问题
I am catching an INT signal in java using the following code:
Signal.handle(new Signal("INT"), new SignalHandler () {
public void handle(Signal sig) {
log.warn("Received SIGINT signal. Will teardown.");
task.tearDown();
// Force exit anyway
System.exit(1);
}
});
When I am using java -jar file.jar
to start my application I can catch the signal sent with with kill -INT PID
.
If I call java -jar file.jar &
(jvm runs in the background), I can't catch the signal sent with kill -INT
.
Any ideas?
Thanks.
回答1:
Works for me. Are you sure you are killing the right pid? On Unix you can use $!
to get the pid of the last process you launched.
$ java -jar file.jar &
[1] 25573
$ kill -INT $!
Received SIGINT signal. Will teardown.
Update:
If you are launching this in the background via a shell script, the OS will create a new process group which will be immune to keyboard-generated signals such as SIGINT. Only processes whose process group ID matches the current terminal's process group ID can receive these signals.

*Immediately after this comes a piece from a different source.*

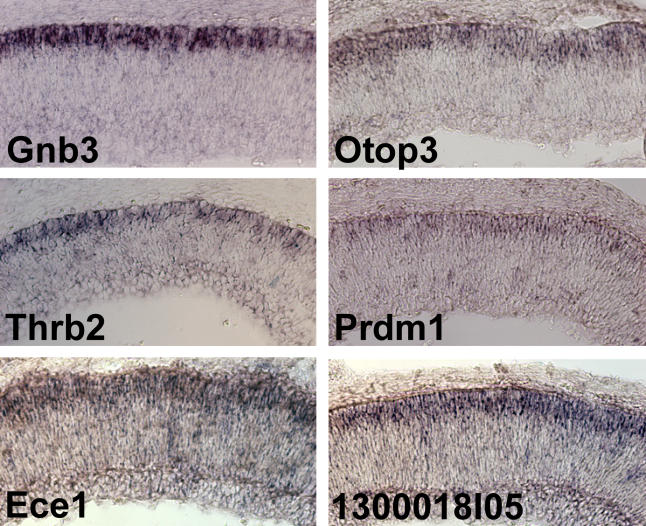
Some of the Genes Up-Regulated in rd7 Show an Early Photoreceptor Pattern of Expression
Gnb3 and Thrb2 are both previously characterized cone genes that show staining at the scleral edge of the embryonic mouse retina in cells that will differentiate into photoreceptors. Ece1 and Otop3 are two novel cone genes identified in this study that were up-regulated in rd7 and also showed an early photoreceptor pattern of expression. Prdm1 and RIKEN cDNA 1300018I05 (Figure 1, genes G48 and G49, respectively) are two other genes that had either undetectable signal (Prdm1) or no apparent change in expression pattern in adult rd7 mutants (RIKEN cDNA 1300018I05), but which also showed staining in the embryonic retina in a presumptive photoreceptor pattern. All images are from E17.5 retina except Gnb3, which was from E16.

So try running it within the current terminal's process group like this:
. ./script.sh
You will then be able to send SIGINT.
More information about job control here.
回答2:
I going to guess the bash script is ignoring SIGINT and the child is inheriting the signal mask.
Look in the bash script for something like this. (There may be more numbers than just 2.)
trap "" 2
The empty string causes the shell to set SIG_IGN. If instead you use:
trap ":" 2
That registers a handler that does nothing. When a child process is started, any signal with a handler installed is reset to SIG_DFL.